Pensions will rise more in the summer than they have in years. The Federal Minister of Labor has put the brakes on – otherwise the plus would be even higher.
A positive decision for millions of pensioners: in the Bundestag on Friday, the coalition launched a record-breaking pension increase on July 1st and improvements in the disability pension – the most important questions and answers.
A draft law was passed by Minister of Labor Hubertus Heil (SPD) to adjust pensions in 2022 and to improve benefits for the disability pension. With this law, the government reintroduced the catch-up factor in pension insurance and paved the way for the annual increase in payments. Pensions will rise by 5.35 percent on July 1 in the West and by 6.12 percent in the East. Improvements have also been decided for people who have been drawing a disability pension for some time.
As a result of the increase, a monthly pension of 1000 euros, which is only based on western contributions, increases by a good 53 euros on July 1st, for example, and an equally high pension with eastern contributions increases by 61 euros. It is the strongest increase in decades.
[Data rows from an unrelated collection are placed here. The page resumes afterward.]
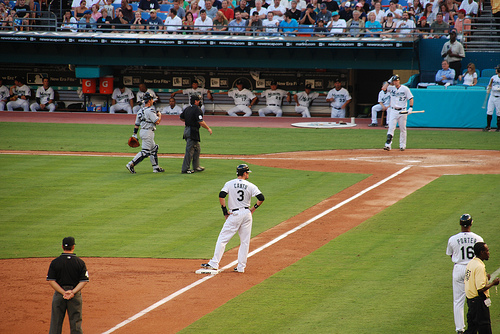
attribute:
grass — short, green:
[3, 122, 495, 332]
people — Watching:
[101, 5, 443, 35]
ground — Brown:
[0, 120, 500, 329]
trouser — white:
[206, 206, 252, 269]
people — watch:
[7, 0, 461, 39]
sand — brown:
[249, 148, 496, 176]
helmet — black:
[235, 161, 250, 175]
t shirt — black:
[46, 249, 88, 292]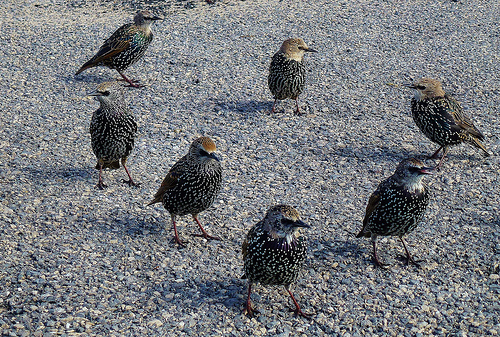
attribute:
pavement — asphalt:
[84, 102, 289, 217]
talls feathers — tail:
[159, 164, 224, 211]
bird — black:
[246, 21, 319, 120]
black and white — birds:
[259, 195, 433, 270]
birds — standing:
[164, 144, 302, 259]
The increase in pensions is due to the good wage development in Germany. This is why premium income increased significantly again last year after the corona-related slump in 2020. Without the reintroduction of the catch-up factor, the increase in pensions would have been even greater. Out of consideration for the pension fund, this factor dampens the increase. This compensates for the fact that pensioners did not previously have to accept any cuts despite the general corona dip. A pension guarantee had caused a zero round in 2021.
Anyone who has been drawing a disability pension for a long time and has not been able to benefit from various improvements since 2014 will experience improvements. In the future, those pensioners who received a disability pension from 2001 to 2018 will receive a supplement of 4.5 or 7.5 percent – and thus a higher monthly pension. In total, around three million pensioners are to benefit from these surcharges.
“It is important to me that pensioners are not decoupled from general wage and salary developments in the future either,” says Heil. And with regard to the improved disability pension, he emphasized: “This is about around 3 million people who will benefit from supplements.” Annually, 2.6 billion euros would be spent on this.
The employers’ association BDA had warned of ever-increasing costs of pension insurance due to the government’s lack of will to reform. “Pensions, which, like this year, are rising much faster than wages, are not affordable in the long run,” said the association. The unions also criticized the new law because of the dampening factor. “Applying the catch-up factor remains a serious technical error on the part of the federal government: in doing so, it is permanently decoupling pensions from wage developments,” said Anja Piel, board member of the German Trade Union Confederation (DGB).